CHANNAHON – Visitors who came to the Dollinger Family Farm this weekend could take a stroll through the American Revolutionary War period and experience it firsthand.
At the farm Saturday, visitors met with soldiers of Continental and British armies who were camped there, as well as civilians and some famed figures such as Benjamin Franklin.
The Dollinger Family Farm hosted a re-enactment by the North West Territory Alliance that brought to life the history of the U.S. war of independence from British rule.
“Everyone that’s here spent years researching the unit they portrayed,” said Shelby Hauck, who portrayed a member of the First Regiment of Light Dragoons, which was part of the Continental Army.
“For some people, it’s a specific person they portray. All the clothes and gear we have has been documented,” Hauck said.
Activities held throughout the day for visitors included a load-and-fire competition, a battle sequence, artillery demonstration, civilian fashion show and uniform parade.
Visitors could walk to different camps that were part of the re-enactment and ask questions to learn about life during the Revolutionary War and see the clothes and tools that were used.
“You get to come here and you get to smell it, see it and touch it,” Hauck said. “Instead of just reading about it, we can let you hold a gun or touch a uniform.”
An underlying theme of the event was espionage, Hauck said. Two people played spies for the British to help them launch a surprise attack, and they were to walk around the camps having secret conversations and passing each other notes, he said.
Ian Baker, who portrayed a British light infantryman with the 52nd Regiment of Foot, said every unit in the British Army had its own traditions. The soldiers were part of a numbered military system but related to each other by the communities they came from, he said.
“It makes re-enacting British rather tough. … [In] the British Army, every regiment had a different set of stuff – like down to the regimental buttons that have our number on them,” Baker said.
Baker was at one of the campsites for the British Army at the farm. Nearby were British soldiers wearing typical line infantry uniforms. He said light infantrymen – tasked with reconnaissance, scouting and skirmishing – were dressed more practically.
“We were supposed to move quickly and light. As a result, we’re uniformed and equipped a little more practically than the regular British line,” Baker said.
Another British Army unit present at the farm was the 84th Regiment of Foot. The soldiers from that unit wore kilts and belted plaids.
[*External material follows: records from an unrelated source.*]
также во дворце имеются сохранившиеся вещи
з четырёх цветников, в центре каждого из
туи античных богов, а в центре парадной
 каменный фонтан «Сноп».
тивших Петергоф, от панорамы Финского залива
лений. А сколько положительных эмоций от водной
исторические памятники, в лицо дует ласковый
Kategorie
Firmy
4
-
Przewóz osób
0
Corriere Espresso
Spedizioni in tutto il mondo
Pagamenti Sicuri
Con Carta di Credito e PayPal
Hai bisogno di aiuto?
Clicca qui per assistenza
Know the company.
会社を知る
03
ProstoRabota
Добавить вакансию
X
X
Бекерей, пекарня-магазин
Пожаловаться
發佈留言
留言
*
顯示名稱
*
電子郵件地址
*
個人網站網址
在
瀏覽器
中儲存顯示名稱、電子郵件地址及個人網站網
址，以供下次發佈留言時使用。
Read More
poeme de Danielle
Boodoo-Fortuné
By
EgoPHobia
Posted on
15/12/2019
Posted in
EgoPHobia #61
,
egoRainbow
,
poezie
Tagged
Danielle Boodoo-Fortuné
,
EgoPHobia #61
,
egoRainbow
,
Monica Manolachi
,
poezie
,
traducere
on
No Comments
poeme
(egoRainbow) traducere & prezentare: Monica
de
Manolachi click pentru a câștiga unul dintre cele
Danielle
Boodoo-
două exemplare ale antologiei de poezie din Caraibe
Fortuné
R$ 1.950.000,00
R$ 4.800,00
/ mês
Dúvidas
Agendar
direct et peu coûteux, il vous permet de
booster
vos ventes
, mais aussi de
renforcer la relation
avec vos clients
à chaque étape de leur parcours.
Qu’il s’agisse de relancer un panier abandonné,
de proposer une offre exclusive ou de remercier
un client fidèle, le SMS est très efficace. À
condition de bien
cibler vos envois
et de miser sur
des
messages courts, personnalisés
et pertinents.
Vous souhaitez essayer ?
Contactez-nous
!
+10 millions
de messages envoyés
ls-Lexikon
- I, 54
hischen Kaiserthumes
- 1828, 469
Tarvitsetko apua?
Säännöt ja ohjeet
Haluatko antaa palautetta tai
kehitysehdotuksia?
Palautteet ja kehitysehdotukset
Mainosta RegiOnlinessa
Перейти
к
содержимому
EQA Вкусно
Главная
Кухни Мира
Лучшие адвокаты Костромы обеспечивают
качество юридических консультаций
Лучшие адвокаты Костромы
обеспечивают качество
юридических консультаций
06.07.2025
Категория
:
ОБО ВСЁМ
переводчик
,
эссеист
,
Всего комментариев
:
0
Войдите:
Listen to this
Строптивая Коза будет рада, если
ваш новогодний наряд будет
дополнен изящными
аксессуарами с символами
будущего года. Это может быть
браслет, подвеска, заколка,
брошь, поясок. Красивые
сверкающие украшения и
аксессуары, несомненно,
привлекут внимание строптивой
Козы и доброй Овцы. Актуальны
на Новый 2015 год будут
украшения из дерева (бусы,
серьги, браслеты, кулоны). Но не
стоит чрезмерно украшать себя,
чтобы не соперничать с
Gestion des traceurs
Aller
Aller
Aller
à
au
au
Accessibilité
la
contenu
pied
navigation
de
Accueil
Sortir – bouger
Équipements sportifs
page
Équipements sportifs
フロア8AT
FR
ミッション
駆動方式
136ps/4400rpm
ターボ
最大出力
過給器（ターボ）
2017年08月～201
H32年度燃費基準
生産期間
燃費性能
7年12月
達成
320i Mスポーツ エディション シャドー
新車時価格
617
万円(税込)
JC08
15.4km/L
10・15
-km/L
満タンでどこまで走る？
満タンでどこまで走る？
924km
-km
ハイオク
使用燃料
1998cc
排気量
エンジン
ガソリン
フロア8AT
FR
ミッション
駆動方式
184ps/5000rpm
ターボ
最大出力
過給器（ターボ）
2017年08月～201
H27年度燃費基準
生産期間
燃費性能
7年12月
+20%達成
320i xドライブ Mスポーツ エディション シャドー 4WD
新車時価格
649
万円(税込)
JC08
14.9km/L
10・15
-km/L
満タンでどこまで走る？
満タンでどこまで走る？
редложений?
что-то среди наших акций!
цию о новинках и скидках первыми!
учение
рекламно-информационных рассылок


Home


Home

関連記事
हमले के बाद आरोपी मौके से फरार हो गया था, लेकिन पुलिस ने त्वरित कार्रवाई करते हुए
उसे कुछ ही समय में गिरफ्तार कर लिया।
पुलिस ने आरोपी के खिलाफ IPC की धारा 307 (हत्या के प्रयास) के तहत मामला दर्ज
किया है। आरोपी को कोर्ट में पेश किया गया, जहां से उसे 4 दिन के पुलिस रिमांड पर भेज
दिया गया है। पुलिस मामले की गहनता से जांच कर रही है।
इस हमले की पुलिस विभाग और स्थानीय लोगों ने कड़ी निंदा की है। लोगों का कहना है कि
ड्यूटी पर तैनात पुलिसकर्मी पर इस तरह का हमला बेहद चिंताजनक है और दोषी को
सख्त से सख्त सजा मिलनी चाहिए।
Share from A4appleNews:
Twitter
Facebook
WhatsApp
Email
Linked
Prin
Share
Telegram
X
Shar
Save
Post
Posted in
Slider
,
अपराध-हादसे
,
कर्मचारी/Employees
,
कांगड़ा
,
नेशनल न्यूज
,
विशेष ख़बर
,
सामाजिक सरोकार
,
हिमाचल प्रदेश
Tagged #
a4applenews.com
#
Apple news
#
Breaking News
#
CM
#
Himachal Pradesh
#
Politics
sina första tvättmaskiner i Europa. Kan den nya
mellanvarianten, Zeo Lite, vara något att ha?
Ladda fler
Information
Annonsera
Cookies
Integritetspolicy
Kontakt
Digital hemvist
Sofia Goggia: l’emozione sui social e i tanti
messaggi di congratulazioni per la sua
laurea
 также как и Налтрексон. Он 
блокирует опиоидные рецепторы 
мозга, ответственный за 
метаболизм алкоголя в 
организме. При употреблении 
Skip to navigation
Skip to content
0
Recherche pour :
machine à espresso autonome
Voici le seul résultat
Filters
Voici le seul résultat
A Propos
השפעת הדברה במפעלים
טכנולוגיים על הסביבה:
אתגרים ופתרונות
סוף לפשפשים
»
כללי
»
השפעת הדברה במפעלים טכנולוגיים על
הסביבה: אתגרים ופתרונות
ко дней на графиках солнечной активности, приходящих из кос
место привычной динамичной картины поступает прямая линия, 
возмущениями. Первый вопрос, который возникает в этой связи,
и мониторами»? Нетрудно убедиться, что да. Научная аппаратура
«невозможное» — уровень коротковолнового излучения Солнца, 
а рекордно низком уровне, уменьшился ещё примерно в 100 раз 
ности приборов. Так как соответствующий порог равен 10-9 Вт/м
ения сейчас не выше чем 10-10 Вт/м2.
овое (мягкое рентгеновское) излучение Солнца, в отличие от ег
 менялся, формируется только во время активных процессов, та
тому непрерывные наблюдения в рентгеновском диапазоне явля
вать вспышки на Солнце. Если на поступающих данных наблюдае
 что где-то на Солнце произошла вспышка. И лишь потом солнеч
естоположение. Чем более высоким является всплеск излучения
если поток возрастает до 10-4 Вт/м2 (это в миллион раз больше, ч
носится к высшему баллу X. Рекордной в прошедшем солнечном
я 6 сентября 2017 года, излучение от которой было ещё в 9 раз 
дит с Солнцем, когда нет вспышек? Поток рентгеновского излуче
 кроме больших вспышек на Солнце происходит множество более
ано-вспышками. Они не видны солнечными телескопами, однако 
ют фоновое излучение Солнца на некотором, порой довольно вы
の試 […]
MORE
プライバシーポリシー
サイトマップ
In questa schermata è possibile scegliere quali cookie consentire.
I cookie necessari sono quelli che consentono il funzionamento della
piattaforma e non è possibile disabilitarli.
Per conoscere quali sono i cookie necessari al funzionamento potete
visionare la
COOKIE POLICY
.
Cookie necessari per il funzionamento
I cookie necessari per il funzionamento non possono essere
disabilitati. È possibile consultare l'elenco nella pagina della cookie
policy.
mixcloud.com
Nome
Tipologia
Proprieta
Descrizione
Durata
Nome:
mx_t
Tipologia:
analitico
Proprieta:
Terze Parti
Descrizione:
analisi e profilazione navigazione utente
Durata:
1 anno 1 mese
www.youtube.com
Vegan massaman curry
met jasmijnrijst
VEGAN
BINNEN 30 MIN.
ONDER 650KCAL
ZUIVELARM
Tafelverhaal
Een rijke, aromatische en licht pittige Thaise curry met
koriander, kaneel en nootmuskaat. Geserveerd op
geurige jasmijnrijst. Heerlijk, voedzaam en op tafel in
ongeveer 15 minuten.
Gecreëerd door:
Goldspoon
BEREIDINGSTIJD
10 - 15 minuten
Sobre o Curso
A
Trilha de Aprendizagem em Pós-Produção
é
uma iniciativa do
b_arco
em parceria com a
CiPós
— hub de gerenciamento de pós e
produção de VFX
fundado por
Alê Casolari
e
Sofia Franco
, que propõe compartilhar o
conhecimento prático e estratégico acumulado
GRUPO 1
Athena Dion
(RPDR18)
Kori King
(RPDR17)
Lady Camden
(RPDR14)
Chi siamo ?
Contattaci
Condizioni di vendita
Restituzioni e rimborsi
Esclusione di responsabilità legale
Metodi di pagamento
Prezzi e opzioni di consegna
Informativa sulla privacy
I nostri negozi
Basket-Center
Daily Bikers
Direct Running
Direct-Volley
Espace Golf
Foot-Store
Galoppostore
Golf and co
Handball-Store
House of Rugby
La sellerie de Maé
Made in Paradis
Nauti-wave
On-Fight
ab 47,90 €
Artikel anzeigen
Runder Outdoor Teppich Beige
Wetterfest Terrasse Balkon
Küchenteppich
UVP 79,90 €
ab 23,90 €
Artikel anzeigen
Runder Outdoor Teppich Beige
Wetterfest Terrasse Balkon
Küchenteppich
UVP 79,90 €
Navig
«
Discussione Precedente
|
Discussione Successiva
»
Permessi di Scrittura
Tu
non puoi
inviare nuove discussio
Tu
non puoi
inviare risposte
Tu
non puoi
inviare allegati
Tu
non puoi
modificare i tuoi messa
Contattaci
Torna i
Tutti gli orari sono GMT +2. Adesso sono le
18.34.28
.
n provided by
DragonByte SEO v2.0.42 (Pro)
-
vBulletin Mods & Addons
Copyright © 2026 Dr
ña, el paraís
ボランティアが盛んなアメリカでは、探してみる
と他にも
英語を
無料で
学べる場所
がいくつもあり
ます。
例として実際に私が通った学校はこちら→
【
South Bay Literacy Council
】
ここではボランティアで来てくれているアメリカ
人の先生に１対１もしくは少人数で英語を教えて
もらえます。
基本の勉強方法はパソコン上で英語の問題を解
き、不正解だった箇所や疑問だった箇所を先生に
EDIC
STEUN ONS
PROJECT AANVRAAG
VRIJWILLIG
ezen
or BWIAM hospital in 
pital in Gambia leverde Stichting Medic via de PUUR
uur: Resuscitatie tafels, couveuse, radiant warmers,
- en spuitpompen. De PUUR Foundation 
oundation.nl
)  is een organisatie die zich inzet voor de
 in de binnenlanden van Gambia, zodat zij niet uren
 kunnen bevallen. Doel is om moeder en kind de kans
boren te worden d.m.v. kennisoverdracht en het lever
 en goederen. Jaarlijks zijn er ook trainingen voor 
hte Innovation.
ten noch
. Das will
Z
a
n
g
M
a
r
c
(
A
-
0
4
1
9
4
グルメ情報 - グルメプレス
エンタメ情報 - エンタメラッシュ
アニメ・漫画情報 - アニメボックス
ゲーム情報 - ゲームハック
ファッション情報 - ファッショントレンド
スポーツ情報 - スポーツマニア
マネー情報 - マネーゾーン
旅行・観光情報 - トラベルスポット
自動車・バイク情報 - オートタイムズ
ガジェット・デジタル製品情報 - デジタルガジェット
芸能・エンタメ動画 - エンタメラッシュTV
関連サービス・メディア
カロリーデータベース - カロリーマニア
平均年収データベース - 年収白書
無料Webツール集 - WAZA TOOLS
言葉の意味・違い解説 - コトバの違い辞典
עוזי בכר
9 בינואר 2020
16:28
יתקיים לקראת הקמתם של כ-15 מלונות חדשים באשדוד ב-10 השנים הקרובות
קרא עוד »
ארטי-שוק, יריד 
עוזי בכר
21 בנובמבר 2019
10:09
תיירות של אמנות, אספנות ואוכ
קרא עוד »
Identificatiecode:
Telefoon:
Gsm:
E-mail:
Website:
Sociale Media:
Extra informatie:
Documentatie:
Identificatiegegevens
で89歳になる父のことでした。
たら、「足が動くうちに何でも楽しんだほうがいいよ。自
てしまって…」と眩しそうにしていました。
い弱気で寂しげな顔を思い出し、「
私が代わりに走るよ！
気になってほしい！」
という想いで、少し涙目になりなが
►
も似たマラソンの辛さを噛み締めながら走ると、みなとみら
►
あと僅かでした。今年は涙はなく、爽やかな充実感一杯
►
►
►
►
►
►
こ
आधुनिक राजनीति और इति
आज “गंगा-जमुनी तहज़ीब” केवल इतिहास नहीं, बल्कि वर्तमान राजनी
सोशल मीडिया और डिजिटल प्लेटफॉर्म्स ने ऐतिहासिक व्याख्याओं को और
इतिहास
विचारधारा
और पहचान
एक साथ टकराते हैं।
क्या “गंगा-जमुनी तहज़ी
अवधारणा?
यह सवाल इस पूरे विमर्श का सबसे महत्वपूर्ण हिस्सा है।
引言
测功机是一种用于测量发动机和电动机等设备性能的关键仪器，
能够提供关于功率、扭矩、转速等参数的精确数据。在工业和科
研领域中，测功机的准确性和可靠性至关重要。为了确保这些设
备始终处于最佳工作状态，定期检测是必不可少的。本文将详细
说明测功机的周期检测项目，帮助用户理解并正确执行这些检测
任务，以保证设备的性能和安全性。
Hauck said some of his favorite people who are part of the re-enactment to talk to are those portraying the Tories, or Loyalists. They were American colonists who were loyal to the British.
“Sometimes it’s hard to think, ‘Why would people in America fight for the British?’ but their argument is very convincing,” he said.
The units of the Continental and British armies did battle Saturday that, to the dismay of some in the crowd, ended with a British victory. Loud musket fire rang out between the soldiers at an open field near the farm.
Several hours before the battle, a crowd watched several British soldiers and one Continental marine soldier engage in a load-and-fire competition using muskets.
“During the Revolutionary War, a very good – a proficient solider – could fire four rounds in a minute,” one of the re-enactors said.
Noreen Dollinger, one of the owners of Dollinger Family Farm, said the weekend was another great opportunity for the farm to provide history to visitors.
“We love our farm and we enjoy having people to share its beauty with,” she said.